By default, ‘CKMRsim’ assumes a simple recombination rate of 1 cM per
megabase. If you have an actual genetic linkage map for you markers,
then you can accommodate that by giving base-pair positions
(Pos
) of the markers that correspond to the positions that
would yield the observed recombination fractions under a constant rate
of 1 cM/Mb.
Here we will show the process of simulating full sibling pairs with
and without the physical linkage in linked_mhaps
. We will
also show that physical linkage does not affect parent-offspring or
unrelated pairs.
Creating the CKMR object is just the same as it was in the “Example 1” vignette.
ck_lmh <- create_ckmr(
D = linked_mhaps,
kappa_matrix = kappas[c("PO", "FS", "U"), ],
ge_mod_assumed = ge_model_TGIE,
ge_mod_true = ge_model_TGIE,
ge_mod_assumed_pars_list = list(epsilon = 0.01),
ge_mod_true_pars_list = list(epsilon = 0.01)
)
Simulating the markers under the assumption of no linkage is also the same:
Qs_lmh_no_link <- simulate_Qij(ck_lmh,
calc_relats = c("PO", "FS", "U"),
sim_relats = c("PO", "FS", "U")
)
#> Simulating unlinked markers from Y_l_true matrices for relationship: PO
#> Simulating unlinked markers from Y_l_true matrices for relationship: FS
#> Simulating unlinked markers from Y_l_true matrices for relationship: U
In order to simulate the markers with physical linkage, you use the
same simulate_Qij()
function, but you tell it to simulate
with physical linkage and you also have to give it a list of
pedigrees so that it can pass the correct pedigrees to the program
MENDEL, which actually does the simulation. CKMRsim
comes
with such a list. At the moment, it only has three entries” “PO”, FS”,
“HS”. If you want to add more (like cousins) feel free. Just note that
the two focal individuals of the pair have to be individuals 1 and
2.
If you need help, ping me at eric.anderson@noaa.gov.
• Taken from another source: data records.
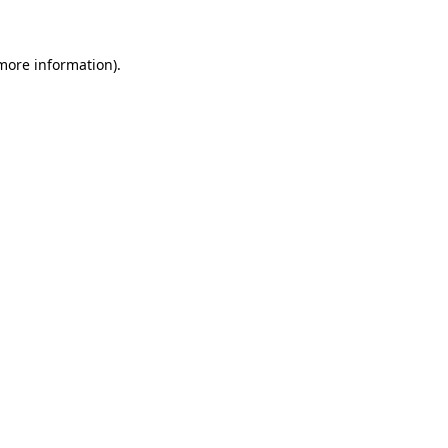
 more information)
.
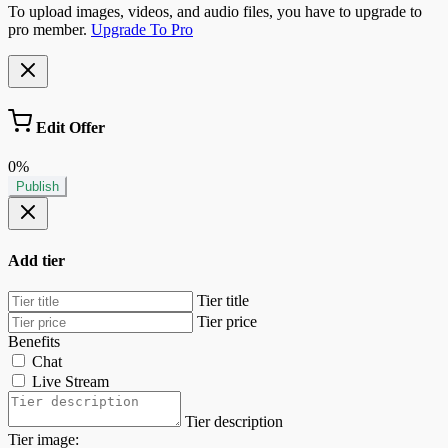
To upload images, videos, and audio files, you have to upgrade to
pro member.
Upgrade To Pro
Edit Offer
0%
Publish
Add tier
Tier title
Tier price
Benefits
Chat
Live Stream
Tier description
Tier image:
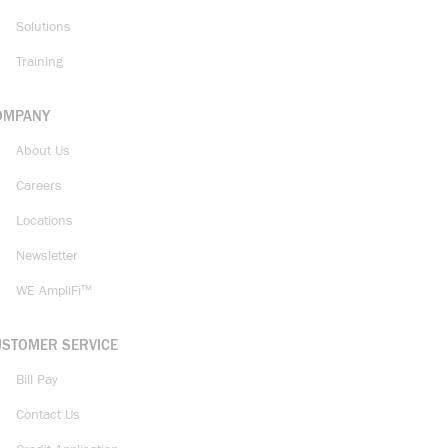
Solutions
Training
OMPANY
About Us
Careers
Locations
Newsletter
WE AmpliFi™
USTOMER SERVICE
Bill Pay
Contact Us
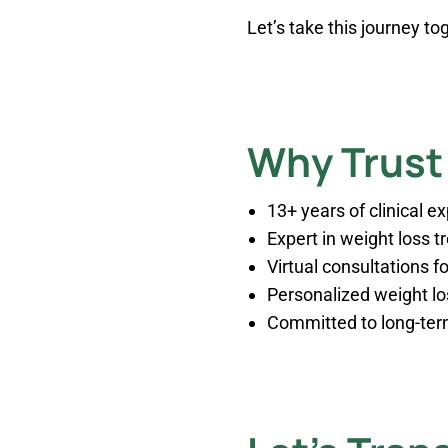
Let’s take this journey t
Why Trust 
13+ years of clinical e
Expert in weight loss 
Virtual consultations 
Personalized weight l
Committed to long-term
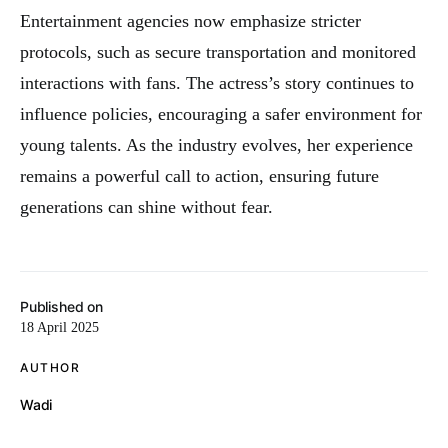
Entertainment agencies now emphasize stricter
protocols, such as secure transportation and monitored
interactions with fans. The actress’s story continues to
influence policies, encouraging a safer environment for
young talents. As the industry evolves, her experience
remains a powerful call to action, ensuring future
generations can shine without fear.
Published on
18 April 2025
AUTHOR
Wadi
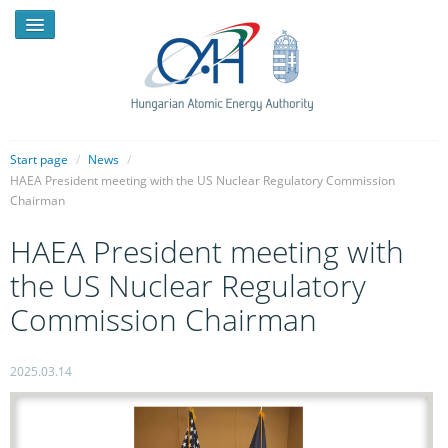
Start page
/
News
/
HAEA President meeting with the US Nuclear Regulatory Commission
Chairman
NEWS
HAEA President meeting with
PRESSROOM
the US Nuclear Regulatory
INTRODUCTION
Commission Chairman
TASKS
LEGAL FRAMEWORK
2025.03.14
PUBLICATIONS, REPORTS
So, simulating with linkage looks like this:
# we only run this if it is on eric's laptop. This way
# we can build the vignette even on CRAN's machines that don't
# have Mendel installed
Qs_lmh_with_link <- simulate_Qij(ck_lmh,
calc_relats = c("PO", "FS", "U"),
sim_relats = c("PO", "FS", "U"),
unlinked = FALSE,
pedigree_list = pedigrees
)
Note that CKMRsim
is wise enough to simply simulate
markers as unlinked for the PO, U, and MZ cases (because, when dealing
with pairs with those relationships, the presence of physical linkage
makes no difference to the outcome).
Carrying on, it is instructive to look at the distributions of the
FS/U log-likelihood ratios. They should differ between the cases with
and without linkage, most notably the case with linkage should produce
values with greater variance. Let us see if that is the case. To do
that, we extract the log-likelihood ratio values, put them together in a
single data frame, and then plot them. Note that the
extract_logls
function returns a column that says whether
the simulation was done with or without linkage, so it is
straightforward to do this in two lines:
lnl_logls <- list(
extract_logls(Qs_lmh_no_link, numer = c(FS = 1), denom = c(U = 1)),
extract_logls(Qs_lmh_with_link, numer = c(FS = 1), denom = c(U = 1))
) %>%
bind_rows()
Now compare the cases when the truth is full-sibling:
lnl_logls %>%
filter(true_relat == "FS") %>%
ggplot(aes(x = logl_ratio, fill = simtype)) +
geom_histogram(bins = 70,
position = position_identity(),
alpha = 0.5)
See, logl ratios have the same mean top and bottom.